A BOGUS clergyman offered jobs to vulnerable adults in South Tyneside while he was on the run from police for a £30,000 charity scam.
Liverpudlian George Gordon – who called himself ‘The Reverend’ after buying the title from a Canadian website – was awarded the cash from a fund that was supposed to be given out to good causes on Merseyside.
The 51-year-old swindled the money by pretending he needed it for training and staff for groups that help disabled people in Liverpool but pocketed it for himself.
He was arrested in 2008 after a police investigation but disappeared while on bail.
Now, South Tyneside employment agency Ten, has told how Gordon – going by the name Chris Lawler – approached them last year to say he was setting up a community interest company in South Shields and was on the look out for staff.
He told bosses at Ten that he had links with the Bishop of Durham and was looking to recruit 24 disabled adults to work at a unit in Tyne Dock where they would build and refurbish computers.
Dyspraxia sufferer Neil Taylor, from South Shields, South Tyneside, was offered a modern apprenticeship by Gordon in December.

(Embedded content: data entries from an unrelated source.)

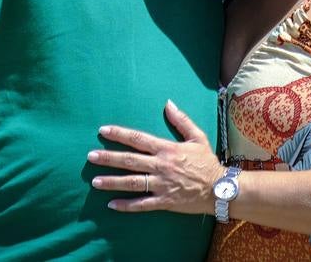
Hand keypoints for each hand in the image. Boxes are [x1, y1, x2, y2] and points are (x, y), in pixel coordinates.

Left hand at [90, 100, 224, 214]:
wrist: (220, 188)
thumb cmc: (207, 162)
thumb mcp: (197, 137)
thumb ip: (181, 120)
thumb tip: (168, 103)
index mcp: (167, 149)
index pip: (138, 139)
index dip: (119, 134)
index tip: (103, 131)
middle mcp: (161, 166)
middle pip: (130, 160)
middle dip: (108, 158)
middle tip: (90, 156)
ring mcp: (162, 184)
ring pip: (132, 182)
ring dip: (112, 182)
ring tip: (94, 181)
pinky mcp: (164, 201)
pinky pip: (142, 204)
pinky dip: (126, 205)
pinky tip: (112, 205)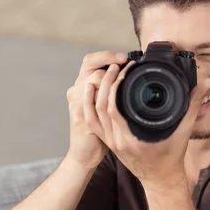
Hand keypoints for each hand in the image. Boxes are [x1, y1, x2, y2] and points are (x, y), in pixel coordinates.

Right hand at [66, 51, 127, 170]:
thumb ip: (113, 93)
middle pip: (90, 65)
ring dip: (110, 76)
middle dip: (109, 61)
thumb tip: (133, 80)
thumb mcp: (106, 108)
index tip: (124, 57)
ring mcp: (77, 103)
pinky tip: (118, 93)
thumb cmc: (99, 131)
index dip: (106, 55)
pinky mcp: (81, 117)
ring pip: (92, 81)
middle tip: (127, 63)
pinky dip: (105, 95)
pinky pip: (93, 102)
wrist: (84, 154)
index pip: (90, 61)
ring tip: (125, 75)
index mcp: (82, 86)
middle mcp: (76, 91)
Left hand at [83, 64, 204, 188]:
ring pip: (93, 114)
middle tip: (115, 66)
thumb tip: (203, 85)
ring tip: (103, 73)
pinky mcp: (109, 143)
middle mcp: (118, 141)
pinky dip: (89, 106)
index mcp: (132, 139)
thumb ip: (192, 107)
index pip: (114, 107)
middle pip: (101, 107)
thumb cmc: (172, 159)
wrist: (161, 180)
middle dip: (106, 82)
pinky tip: (92, 91)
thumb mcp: (184, 132)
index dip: (116, 84)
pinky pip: (93, 123)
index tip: (125, 69)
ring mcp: (111, 143)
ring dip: (95, 92)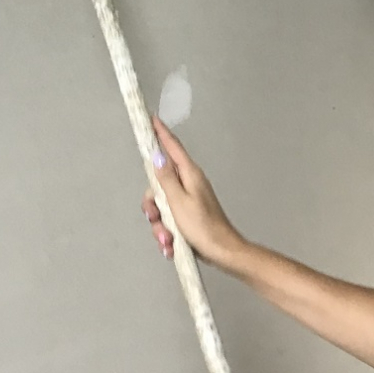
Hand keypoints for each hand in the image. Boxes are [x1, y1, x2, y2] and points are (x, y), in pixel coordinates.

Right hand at [142, 117, 244, 271]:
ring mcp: (188, 200)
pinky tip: (172, 246)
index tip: (151, 119)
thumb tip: (157, 156)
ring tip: (168, 240)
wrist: (222, 253)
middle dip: (152, 206)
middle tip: (156, 219)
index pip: (172, 147)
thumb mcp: (178, 202)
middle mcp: (188, 184)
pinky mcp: (187, 216)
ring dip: (160, 226)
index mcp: (189, 175)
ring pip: (161, 206)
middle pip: (158, 184)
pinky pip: (169, 220)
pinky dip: (167, 234)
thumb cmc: (203, 228)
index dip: (160, 133)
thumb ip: (165, 179)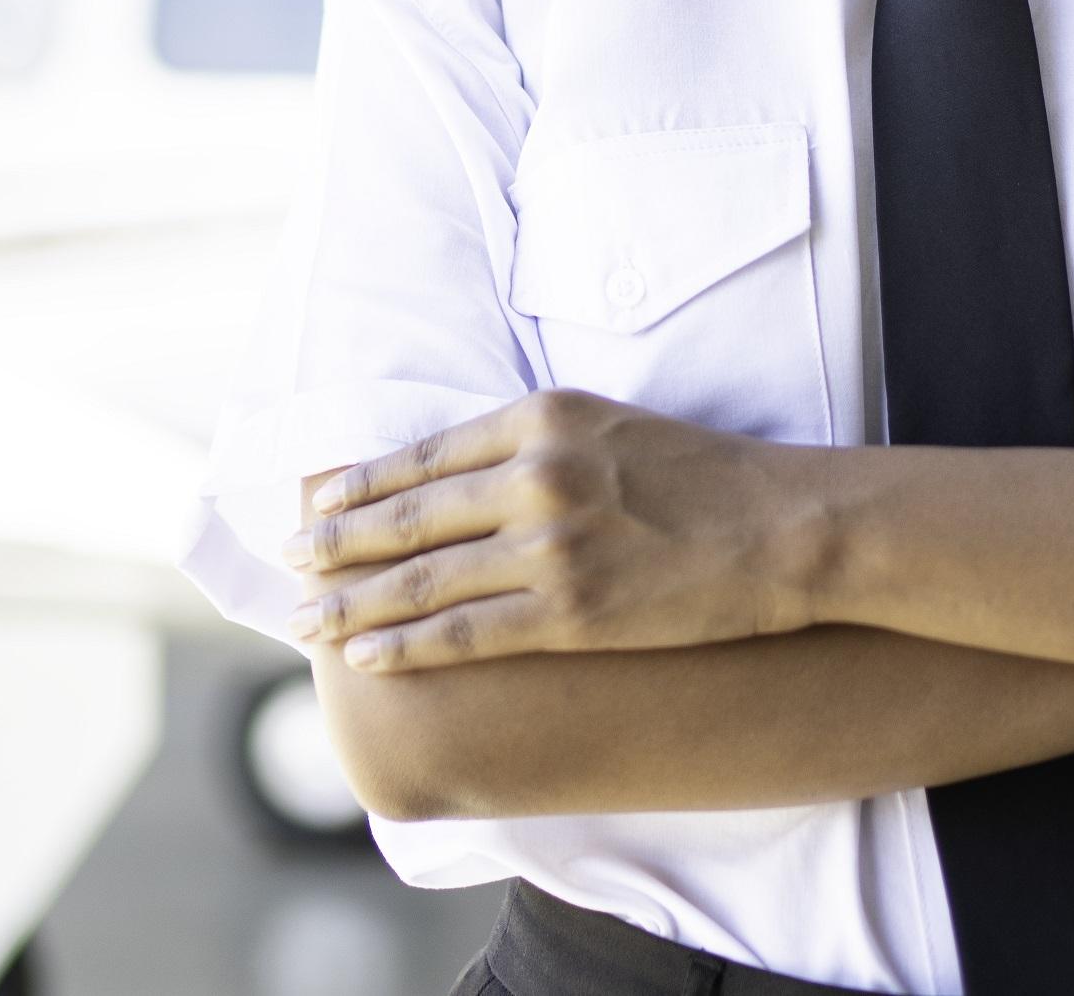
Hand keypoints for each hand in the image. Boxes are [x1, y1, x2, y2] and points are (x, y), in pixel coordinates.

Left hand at [284, 391, 822, 673]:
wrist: (786, 527)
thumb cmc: (705, 475)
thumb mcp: (609, 425)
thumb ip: (533, 442)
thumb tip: (457, 475)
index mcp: (541, 418)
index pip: (424, 455)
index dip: (359, 487)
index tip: (313, 506)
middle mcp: (535, 474)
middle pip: (408, 515)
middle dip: (335, 545)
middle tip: (287, 564)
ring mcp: (551, 546)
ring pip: (424, 577)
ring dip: (353, 603)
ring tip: (305, 620)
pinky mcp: (572, 612)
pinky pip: (467, 632)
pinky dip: (408, 645)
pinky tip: (367, 656)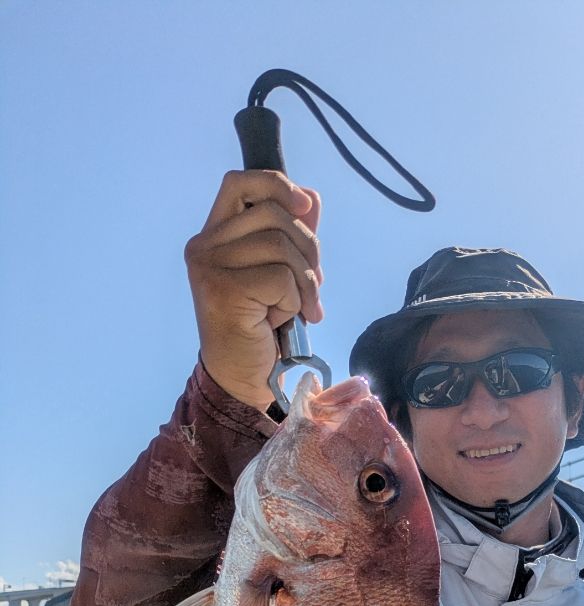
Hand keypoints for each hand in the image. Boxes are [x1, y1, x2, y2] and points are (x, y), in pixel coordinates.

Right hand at [185, 170, 322, 410]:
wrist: (245, 378)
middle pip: (274, 213)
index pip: (241, 183)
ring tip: (300, 308)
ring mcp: (209, 266)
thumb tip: (311, 198)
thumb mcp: (283, 273)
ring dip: (304, 281)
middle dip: (309, 248)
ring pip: (280, 245)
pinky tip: (281, 320)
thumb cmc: (263, 327)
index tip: (306, 206)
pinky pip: (280, 278)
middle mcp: (205, 244)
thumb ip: (292, 234)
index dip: (277, 185)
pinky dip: (293, 301)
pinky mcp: (222, 289)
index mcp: (216, 234)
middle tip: (313, 286)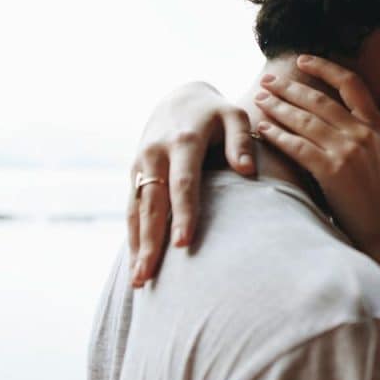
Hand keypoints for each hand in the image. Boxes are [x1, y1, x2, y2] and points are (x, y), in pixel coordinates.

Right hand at [128, 82, 255, 287]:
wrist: (179, 97)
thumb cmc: (216, 112)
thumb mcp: (234, 115)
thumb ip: (242, 140)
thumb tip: (248, 170)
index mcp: (182, 142)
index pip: (183, 184)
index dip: (183, 214)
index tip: (184, 244)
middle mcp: (155, 155)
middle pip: (152, 205)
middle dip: (150, 242)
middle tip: (149, 276)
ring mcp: (141, 165)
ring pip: (136, 211)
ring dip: (136, 245)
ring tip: (139, 281)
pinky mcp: (135, 174)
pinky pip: (131, 208)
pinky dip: (133, 235)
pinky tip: (137, 261)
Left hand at [253, 55, 379, 248]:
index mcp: (378, 126)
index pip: (351, 84)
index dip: (325, 68)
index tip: (302, 60)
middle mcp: (363, 134)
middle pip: (319, 100)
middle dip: (289, 87)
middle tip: (267, 79)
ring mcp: (347, 152)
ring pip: (305, 120)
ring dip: (278, 107)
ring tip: (260, 98)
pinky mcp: (331, 172)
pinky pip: (298, 147)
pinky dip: (278, 135)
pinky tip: (263, 128)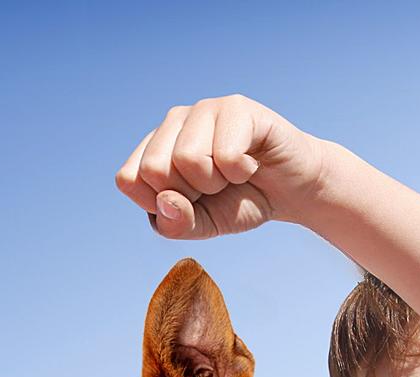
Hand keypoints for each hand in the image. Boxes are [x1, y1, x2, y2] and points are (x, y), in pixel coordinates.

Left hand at [115, 95, 326, 238]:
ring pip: (187, 159)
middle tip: (214, 187)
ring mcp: (203, 109)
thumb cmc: (241, 201)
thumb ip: (175, 224)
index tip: (189, 202)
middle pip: (153, 169)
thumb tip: (166, 200)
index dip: (160, 204)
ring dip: (217, 182)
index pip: (128, 179)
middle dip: (189, 193)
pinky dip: (242, 172)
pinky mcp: (236, 107)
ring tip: (232, 173)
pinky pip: (225, 154)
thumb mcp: (202, 226)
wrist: (292, 190)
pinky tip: (251, 162)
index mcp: (154, 148)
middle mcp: (173, 122)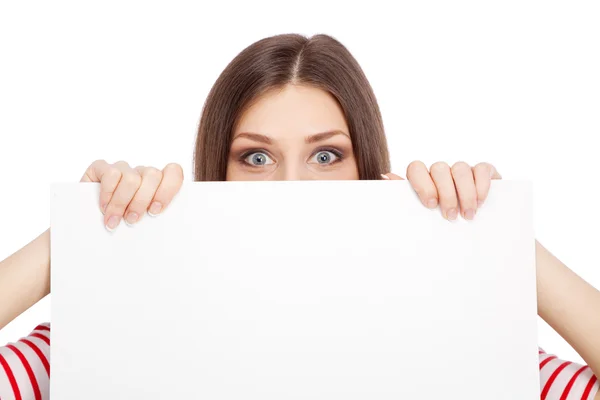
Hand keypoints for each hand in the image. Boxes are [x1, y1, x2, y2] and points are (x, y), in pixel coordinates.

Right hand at [80, 160, 183, 230]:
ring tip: (115, 221)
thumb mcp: (143, 223)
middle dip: (142, 201)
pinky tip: (103, 208)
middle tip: (132, 221)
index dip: (168, 189)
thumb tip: (164, 225)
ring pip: (131, 178)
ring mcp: (123, 168)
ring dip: (122, 203)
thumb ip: (154, 217)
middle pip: (152, 175)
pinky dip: (108, 194)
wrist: (89, 227)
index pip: (173, 172)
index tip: (156, 211)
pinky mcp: (101, 167)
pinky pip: (111, 174)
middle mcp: (141, 173)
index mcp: (158, 183)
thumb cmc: (122, 227)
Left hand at [382, 161, 500, 220]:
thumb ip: (405, 198)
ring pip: (460, 168)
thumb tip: (384, 176)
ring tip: (468, 215)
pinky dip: (481, 186)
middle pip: (439, 169)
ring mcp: (462, 170)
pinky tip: (480, 202)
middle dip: (446, 194)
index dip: (423, 184)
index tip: (430, 205)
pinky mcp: (484, 172)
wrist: (473, 232)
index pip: (416, 168)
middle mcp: (441, 172)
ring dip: (464, 193)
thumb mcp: (422, 215)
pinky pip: (481, 169)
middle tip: (451, 216)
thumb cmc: (441, 223)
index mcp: (423, 180)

The 24-year-old’s father, John, 54, who lives with his wife, Allison, 50, and other son, David, 26, demanded to know how a fugitive had been allowed to work with some of the region’s most vulnerable adults.
The IT worker said: “How did he get into the system. What checks were made on him and how was he allowed to break people’s hearts?
“He offered jobs and destroyed people’s lives. He had access to vulnerable people despite being on the run from police.”
The start date Gordon had given his workers passed in December and when Ten tried to contact him about it they were told he had suffered a number of heart attacks.
A spokeswoman for South Tyneside Ten said: “He was brought to us with the promise of vacancies for our most vulnerable clients.
“We didn’t know him as George Gordon, he was calling himself something else.
“We’ve just been another victim which the police in Liverpool might not know about.
“He was telling people he knew the Bishop of Durham.
“We think it’s disgusting that he could build up the expectations of vulnerable people.”
It is not thought Gordon received any money while in South Shields and Northumbria Police said they were not investigating any wrongdoing.
However, he was arrested for his crimes in Liverpool after being on the run for three years following a national appeal to trace him and pleaded guilty to 20 fraud charges at Liverpool Crown Court this week.
The court heard that he had previously been convicted of similar crimes in 1988, and had served separate three-year and four- year sentences for theft and obtaining money by deception in the 1990s.
Gordon, from Toxteth, Liverpool, was remanded in custody until March 22, when he is due to be sentenced.